# 1. Data Frame Transformation #
Example from *Spark: Definitive Guide: Big Data processing Made Simple*, by Mate Zaharia and Bill Chambers - Chapter 2.
Create a Spark session using `pyspark.sql`, create a range of numbers in a DataFrame and then apply two transformations:
+ Count all the even numbers
+ Sort the numbers


In [1]:
from pyspark.sql import SparkSession

spark = SparkSession.\
        builder.\
        appName("pyspark-nb-1").\
        master("spark://spark-master:7077").\
        config("spark.executor.memory", "512m").\
        config("spark.eventLog.enabled", "true").\
        config("spark.eventLog.dir", "file:///opt/workspace/events").\
        getOrCreate()

24/02/12 15:23:27 WARN NativeCodeLoader: Unable to load native-hadoop library for your platform... using builtin-java classes where applicable
Using Spark's default log4j profile: org/apache/spark/log4j-defaults.properties
Setting default log level to "WARN".
To adjust logging level use sc.setLogLevel(newLevel). For SparkR, use setLogLevel(newLevel).

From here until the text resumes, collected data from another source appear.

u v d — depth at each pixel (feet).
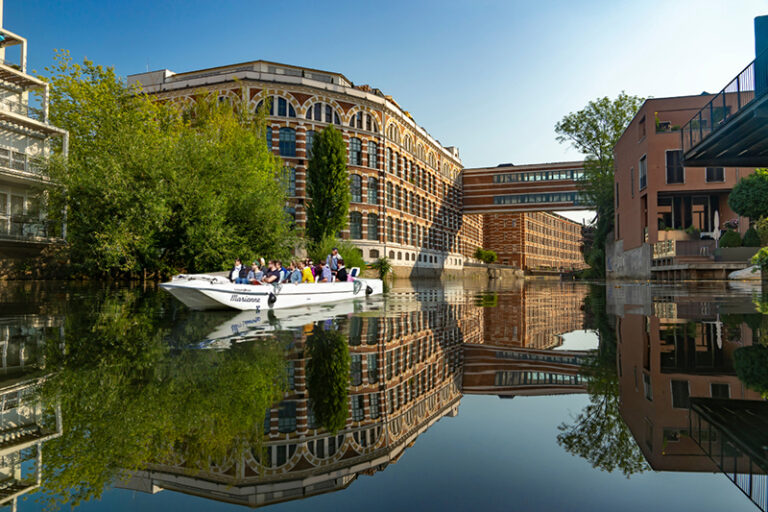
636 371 13.64
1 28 82.84
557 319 29.89
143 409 10.02
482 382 13.16
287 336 21.94
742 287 58.90
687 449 7.46
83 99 93.09
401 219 164.86
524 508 5.65
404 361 16.22
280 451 7.88
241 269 41.32
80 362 15.38
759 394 10.67
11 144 84.84
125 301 43.34
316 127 137.18
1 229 80.43
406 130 170.30
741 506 5.49
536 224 309.63
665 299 41.73
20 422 9.17
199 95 92.63
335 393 11.69
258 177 74.64
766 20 41.86
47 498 6.07
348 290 50.96
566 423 9.23
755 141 48.16
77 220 65.67
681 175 92.17
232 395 11.30
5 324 26.45
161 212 60.70
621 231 119.65
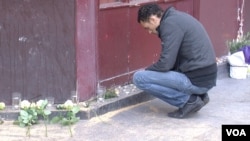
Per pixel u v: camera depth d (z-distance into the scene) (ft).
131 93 22.76
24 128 19.84
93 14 21.12
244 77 27.68
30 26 20.62
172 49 19.70
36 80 21.01
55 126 20.01
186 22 19.95
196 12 27.55
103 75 22.56
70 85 20.88
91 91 21.56
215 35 29.17
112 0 22.99
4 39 20.85
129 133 19.40
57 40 20.59
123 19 23.24
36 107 20.38
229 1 30.14
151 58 25.26
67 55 20.67
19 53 20.89
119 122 20.47
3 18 20.68
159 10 19.94
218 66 27.58
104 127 19.92
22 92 21.17
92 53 21.33
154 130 19.74
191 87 20.31
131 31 23.77
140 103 22.84
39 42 20.71
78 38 20.59
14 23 20.67
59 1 20.29
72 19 20.36
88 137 18.99
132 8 23.65
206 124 20.39
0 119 20.47
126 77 23.81
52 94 21.04
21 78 21.07
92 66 21.43
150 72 20.27
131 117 21.08
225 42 30.12
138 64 24.48
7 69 21.08
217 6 29.12
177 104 20.83
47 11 20.42
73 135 19.15
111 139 18.81
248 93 24.97
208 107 22.56
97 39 21.63
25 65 20.97
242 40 30.48
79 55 20.75
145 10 19.93
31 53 20.84
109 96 21.99
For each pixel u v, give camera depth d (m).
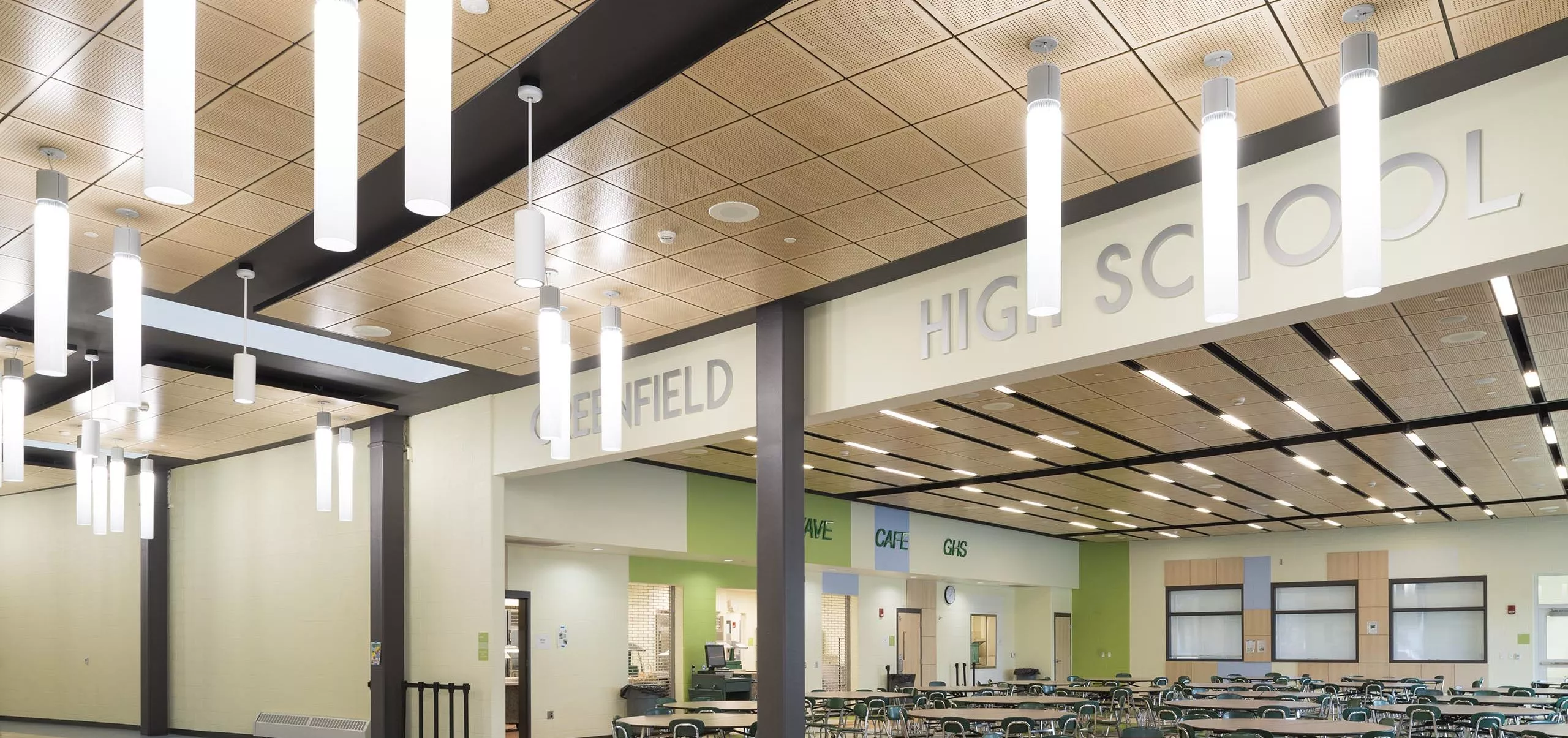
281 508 14.94
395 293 8.83
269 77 5.36
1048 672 25.00
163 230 7.32
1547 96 5.45
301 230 7.41
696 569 18.00
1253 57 5.28
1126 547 25.86
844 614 20.91
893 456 14.83
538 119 5.90
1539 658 20.67
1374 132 4.22
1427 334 9.09
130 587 16.83
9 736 15.73
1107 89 5.59
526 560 14.67
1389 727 10.72
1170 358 9.81
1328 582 23.23
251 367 7.86
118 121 5.72
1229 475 16.33
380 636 12.84
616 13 4.90
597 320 9.66
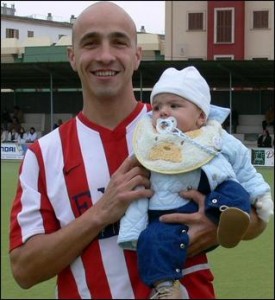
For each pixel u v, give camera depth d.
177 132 3.26
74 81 36.41
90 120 3.38
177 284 3.06
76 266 3.20
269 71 32.09
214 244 3.15
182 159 3.19
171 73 3.37
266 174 20.50
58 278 3.27
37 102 40.03
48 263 3.14
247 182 3.29
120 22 3.23
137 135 3.31
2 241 9.80
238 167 3.30
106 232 3.18
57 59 28.58
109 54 3.20
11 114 38.25
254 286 7.30
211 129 3.31
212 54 40.94
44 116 38.78
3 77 35.03
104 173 3.28
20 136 32.88
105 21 3.21
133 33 3.29
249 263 8.41
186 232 3.09
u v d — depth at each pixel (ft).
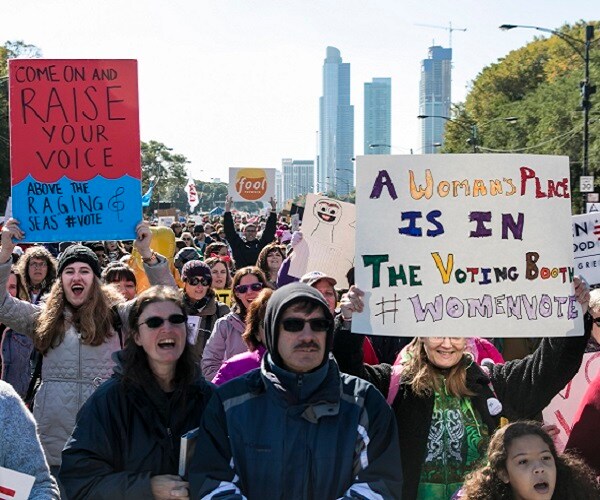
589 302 15.16
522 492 12.60
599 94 155.84
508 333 13.79
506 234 13.84
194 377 13.57
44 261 29.14
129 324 13.51
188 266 25.00
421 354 14.12
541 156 13.97
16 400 11.65
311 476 11.39
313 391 11.58
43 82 18.51
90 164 18.53
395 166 13.89
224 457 11.73
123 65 18.62
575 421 15.21
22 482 10.94
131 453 13.01
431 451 13.73
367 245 13.91
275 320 11.65
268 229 40.37
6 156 187.32
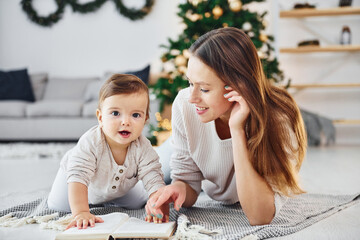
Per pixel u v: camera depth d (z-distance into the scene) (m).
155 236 0.89
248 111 0.98
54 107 3.81
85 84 4.49
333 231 1.02
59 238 0.88
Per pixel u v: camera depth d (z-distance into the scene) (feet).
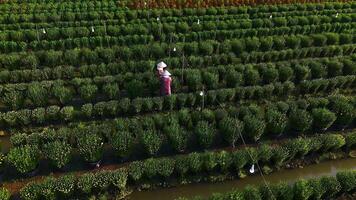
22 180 69.05
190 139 77.10
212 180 70.44
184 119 77.30
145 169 67.56
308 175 74.38
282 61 99.60
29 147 68.90
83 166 72.23
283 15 118.73
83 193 66.28
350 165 76.38
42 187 63.41
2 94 84.43
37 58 93.66
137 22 110.22
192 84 87.76
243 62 98.07
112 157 74.18
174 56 99.04
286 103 82.84
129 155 73.26
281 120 77.56
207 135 73.36
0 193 61.98
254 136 75.87
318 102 82.84
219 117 78.69
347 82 92.27
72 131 74.38
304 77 92.94
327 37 107.24
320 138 74.95
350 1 130.93
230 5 122.83
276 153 71.67
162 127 76.74
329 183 65.36
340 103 81.61
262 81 92.89
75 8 115.24
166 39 105.29
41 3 117.39
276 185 64.49
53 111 78.95
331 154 76.28
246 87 87.15
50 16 109.91
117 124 75.25
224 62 97.30
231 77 88.89
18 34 100.78
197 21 112.47
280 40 103.65
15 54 95.45
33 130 78.48
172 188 69.46
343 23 115.34
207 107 85.71
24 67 93.30
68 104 85.30
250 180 71.61
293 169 74.08
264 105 87.71
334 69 94.68
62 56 95.61
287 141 76.18
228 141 75.92
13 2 118.11
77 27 105.40
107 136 74.33
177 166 68.44
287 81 89.76
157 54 97.35
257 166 72.43
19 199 65.87
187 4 119.96
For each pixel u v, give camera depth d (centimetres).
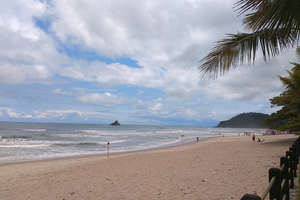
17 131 6481
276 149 1620
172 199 585
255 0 254
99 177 920
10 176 1070
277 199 239
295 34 306
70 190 750
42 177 1006
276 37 345
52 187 807
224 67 398
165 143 3356
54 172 1112
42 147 2606
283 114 2050
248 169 873
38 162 1559
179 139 4359
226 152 1620
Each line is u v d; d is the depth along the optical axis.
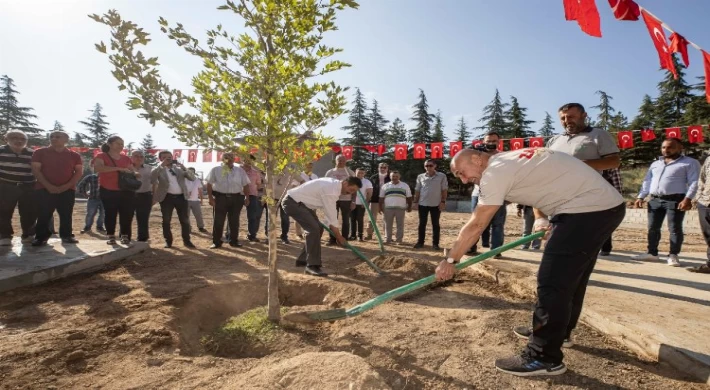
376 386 1.99
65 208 5.95
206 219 13.97
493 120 39.69
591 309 3.19
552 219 2.45
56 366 2.40
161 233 9.64
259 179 8.23
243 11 2.79
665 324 2.83
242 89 2.85
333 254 6.77
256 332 3.06
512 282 4.29
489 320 3.26
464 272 5.14
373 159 38.75
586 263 2.33
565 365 2.45
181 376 2.30
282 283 4.61
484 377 2.37
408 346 2.79
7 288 3.99
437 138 40.34
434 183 7.36
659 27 4.30
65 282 4.45
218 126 2.81
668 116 28.94
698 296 3.54
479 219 2.43
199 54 2.86
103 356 2.56
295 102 2.79
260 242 8.06
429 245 8.09
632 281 4.08
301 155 3.06
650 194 5.35
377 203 9.12
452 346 2.80
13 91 46.03
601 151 3.85
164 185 6.92
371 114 42.94
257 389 1.99
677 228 4.93
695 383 2.26
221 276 4.85
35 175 5.53
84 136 50.38
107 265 5.35
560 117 4.14
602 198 2.32
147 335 2.87
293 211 5.04
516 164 2.40
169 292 4.08
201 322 3.79
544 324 2.35
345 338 2.93
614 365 2.52
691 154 24.72
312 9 2.71
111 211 6.08
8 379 2.22
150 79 2.76
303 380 2.05
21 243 5.96
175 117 2.83
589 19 4.22
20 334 2.89
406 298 4.02
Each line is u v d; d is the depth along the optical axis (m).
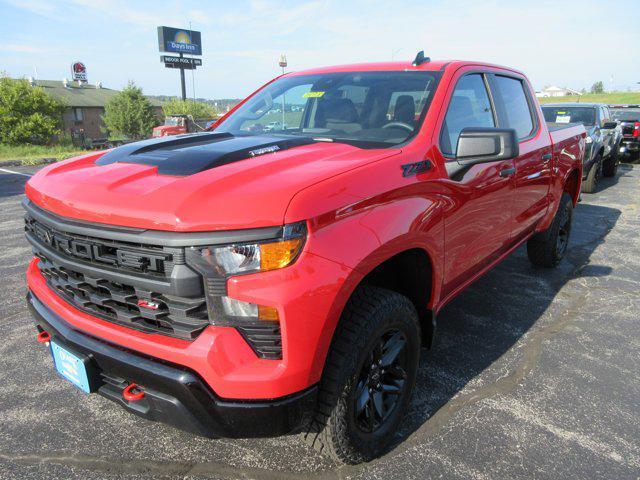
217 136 2.74
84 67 70.94
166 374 1.73
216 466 2.24
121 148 2.50
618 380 3.00
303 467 2.24
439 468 2.24
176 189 1.79
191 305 1.73
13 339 3.39
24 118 35.12
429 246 2.35
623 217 7.62
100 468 2.23
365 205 1.97
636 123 14.60
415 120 2.60
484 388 2.89
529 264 5.21
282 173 1.93
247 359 1.73
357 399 2.09
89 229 1.86
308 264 1.72
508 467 2.25
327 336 1.80
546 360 3.23
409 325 2.29
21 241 5.84
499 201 3.14
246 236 1.66
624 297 4.32
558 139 4.32
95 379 2.02
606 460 2.31
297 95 3.20
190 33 54.84
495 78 3.46
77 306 2.08
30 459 2.27
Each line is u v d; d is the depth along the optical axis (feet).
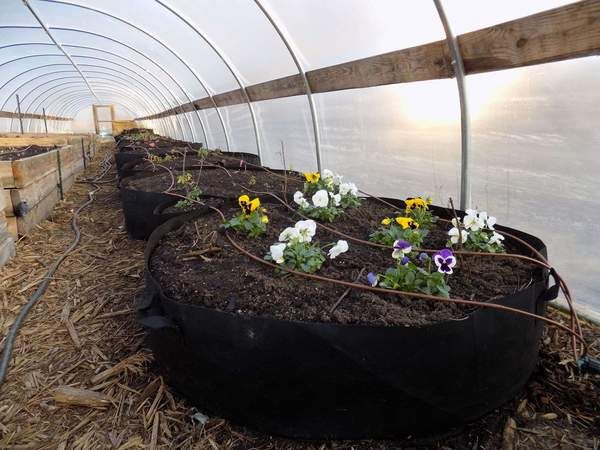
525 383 5.50
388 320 4.59
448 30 7.15
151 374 6.18
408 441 4.78
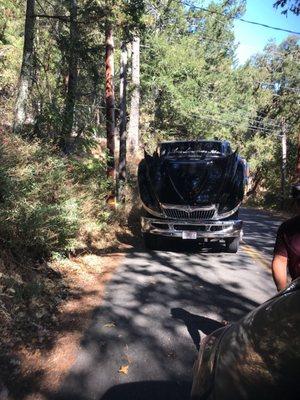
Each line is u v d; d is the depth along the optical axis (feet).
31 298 18.84
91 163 34.30
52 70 44.04
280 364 6.64
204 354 9.42
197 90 130.72
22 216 20.94
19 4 61.52
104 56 47.62
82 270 24.93
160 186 33.19
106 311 19.60
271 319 7.73
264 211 97.19
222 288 24.03
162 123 128.67
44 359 15.02
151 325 18.37
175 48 119.24
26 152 24.77
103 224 34.04
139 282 24.26
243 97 171.94
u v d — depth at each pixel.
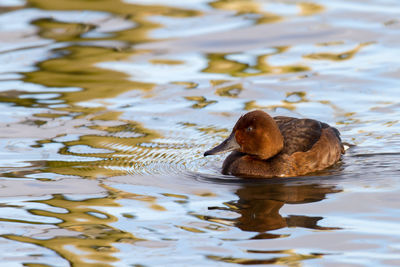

Generate a range of 1000 numbers

In [2]:
myrange = spark.range(1000).toDF("number")

  
Find all the even numbers - this is an example of a *Narrow Transformation* (no shuffle) as no data has to be moved between partitions - just a **filter** on a per-partition basis.  Spark uses "lazy evaluation" so nothing is executed at this point:

In [3]:
divisBy2 = myrange.where("number % 2 = 0")

  
Count all the items in the result-set "divisBy2"; this is an Example of a *Wide Transformation*.  There is an **aggregation** (reduce) that performs several counts on a per-partition basis and then a collect into a final result-set.

In [4]:
divisBy2.count()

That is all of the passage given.